* **VORLIEGENDER TEXT**:
Von Mannheim nach Kabul und nie wieder zurück?

Olaf Scholz (SPD) / Ukraine-Politik / / Quelle: Pixabay, lizenzfreie Bilder, open library: fsHH / https://pixabay.com/de/photos/mann-politiker-olaf-scholz-hamburg-2990405/ Olaf Scholz (SPD) / Ukraine-Politik / / Quelle: Pixabay, lizenzfreie Bilder, open library: fsHH / https://pixabay.com/de/photos/mann-politiker-olaf-scholz-hamburg-2990405/

Das Attentat von Mannheim soll eine Wende in der Asylpolitik einleiten. Wenn es nicht die Grünen und das Verwaltungsrecht gäbe.

Solche Straftäter gehören abgeschoben – auch wenn sie aus Syrien und Afghanistan stammen.“ Und: „Schwerstkriminelle und terroristische Gefährder haben hier nichts verloren“. Mit markigen Worten reagiert Bundeskanzler Olaf Scholz auf den afghanischen Messerstecher in Mannheim, der bei einer Kundgebung der islamkritischen Organisation „Pax Europa“ gegen einen Redner vorgehen wollte und dabei einen Polizisten tödlich verletzte. Die tragischen Umstände beschäftigen die nationalen sowie internationalen Medien und nicht zuletzt den Bundestag.

Sicherheitspolitischer Gemischtwarenladen

In seiner Regierungserklärung mixt der Kanzler alles hinein, was im weitesten Sinne mit Sicherheit zu tun hat: Mannheimer Anschlag, Fußball-EM und Ukraine-Krieg. In den Erwiderungen darauf erweitert sich das Spektrum vom Hochwasserschutz über den Antisemitismus bis hin zur generellen Frage, wer hier ins Land kommen soll und bleiben darf. Jede Fraktion hebt aus diesem Potpourri das jeweils eigene Lieblingsthema hervor. Die Grünen sehen hinter so ziemlich allem den Klimawandel, der ganze Gesellschaften ruiniert.

* **AUSGANGSMATERIAL**:
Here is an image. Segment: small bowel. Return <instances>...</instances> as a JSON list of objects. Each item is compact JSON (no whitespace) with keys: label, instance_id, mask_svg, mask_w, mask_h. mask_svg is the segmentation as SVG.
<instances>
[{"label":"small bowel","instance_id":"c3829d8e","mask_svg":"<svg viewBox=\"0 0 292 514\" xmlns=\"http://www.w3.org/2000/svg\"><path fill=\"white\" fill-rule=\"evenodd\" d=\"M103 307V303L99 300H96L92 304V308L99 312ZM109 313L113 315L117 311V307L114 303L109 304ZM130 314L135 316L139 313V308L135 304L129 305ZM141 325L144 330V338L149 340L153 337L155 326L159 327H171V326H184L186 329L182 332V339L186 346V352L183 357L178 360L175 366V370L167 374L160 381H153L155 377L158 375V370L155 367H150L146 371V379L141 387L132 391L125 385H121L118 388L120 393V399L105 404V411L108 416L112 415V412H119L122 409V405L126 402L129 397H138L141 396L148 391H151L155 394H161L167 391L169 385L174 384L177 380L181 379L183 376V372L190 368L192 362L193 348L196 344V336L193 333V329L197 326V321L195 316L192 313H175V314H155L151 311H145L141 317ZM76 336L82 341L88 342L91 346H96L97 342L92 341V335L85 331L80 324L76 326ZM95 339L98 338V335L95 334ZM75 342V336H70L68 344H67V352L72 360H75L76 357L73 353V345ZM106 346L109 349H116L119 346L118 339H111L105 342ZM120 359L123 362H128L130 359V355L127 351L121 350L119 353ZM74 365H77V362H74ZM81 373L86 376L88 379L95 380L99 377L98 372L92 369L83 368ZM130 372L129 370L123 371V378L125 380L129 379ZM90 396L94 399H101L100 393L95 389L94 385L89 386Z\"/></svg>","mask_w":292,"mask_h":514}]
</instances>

* **GESTELLTE AUFGABE A**: Gib den Text über das Attentat von Mannheim von „In seiner Regierungserklärung“ bis einschließlich „ganze Gesellschaften ruiniert.“ wieder und ersetze dabei „Fußball-EM“ durch „Fußball-Europameisterschaft“.
* **GESTELLTE AUFGABE B**: Welche Themen mischt der Kanzler laut dem Text über das Attentat von Mannheim in seine Regierungserklärung hinein?
Die Zeilen werden für die Aufgaben nicht gebraucht.

* **ERGEBNIS DER AUFGABE A**:
In seiner Regierungserklärung mixt der Kanzler alles hinein, was im weitesten Sinne mit Sicherheit zu tun hat: Mannheimer Anschlag, Fußball-Europameisterschaft und Ukraine-Krieg. In den Erwiderungen darauf erweitert sich das Spektrum vom Hochwasserschutz über den Antisemitismus bis hin zur generellen Frage, wer hier ins Land kommen soll und bleiben darf. Jede Fraktion hebt aus diesem Potpourri das jeweils eigene Lieblingsthema hervor. Die Grünen sehen hinter so ziemlich allem den Klimawandel, der ganze Gesellschaften ruiniert.

* **ERGEBNIS DER AUFGABE B**: Mannheimer Anschlag, Fußball-EM und Ukraine-Krieg.